Stored data entries
#####

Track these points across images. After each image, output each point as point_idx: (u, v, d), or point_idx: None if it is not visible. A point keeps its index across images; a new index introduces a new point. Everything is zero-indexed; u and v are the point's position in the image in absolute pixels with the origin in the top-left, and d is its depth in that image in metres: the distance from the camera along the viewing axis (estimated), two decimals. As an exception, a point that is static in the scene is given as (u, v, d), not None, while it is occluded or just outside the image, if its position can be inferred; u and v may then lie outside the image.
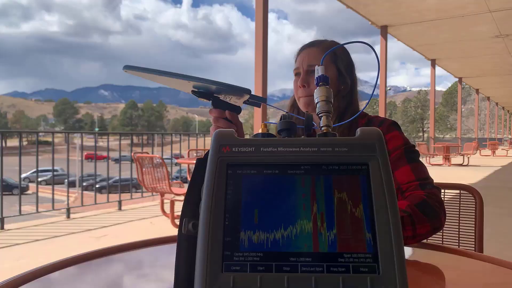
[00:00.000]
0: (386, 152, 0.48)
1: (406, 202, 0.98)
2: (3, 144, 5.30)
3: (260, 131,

#####

Word for word, give the entries back in full; the pictures do not belong in the copy.

**ANSWER SECTION**
Track these points across images. After each image, output each point as point_idx: (u, v, d), or point_idx: None if it is not visible. A point keeps its index across images; a new index introduces a new point. Everything is zero-indexed; u and v are the point's position in the image in absolute pixels with the origin in the top-left, and d is its depth in that image in metres: the distance from the camera along the viewing axis (estimated), two decimals. As an exception, a point that is static in the scene is given as (u, v, d), not None, while it is occluded or just outside the image, if its position can be inferred; u and v may then lie outside the image.
[00:00.000]
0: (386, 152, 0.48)
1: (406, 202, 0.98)
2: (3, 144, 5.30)
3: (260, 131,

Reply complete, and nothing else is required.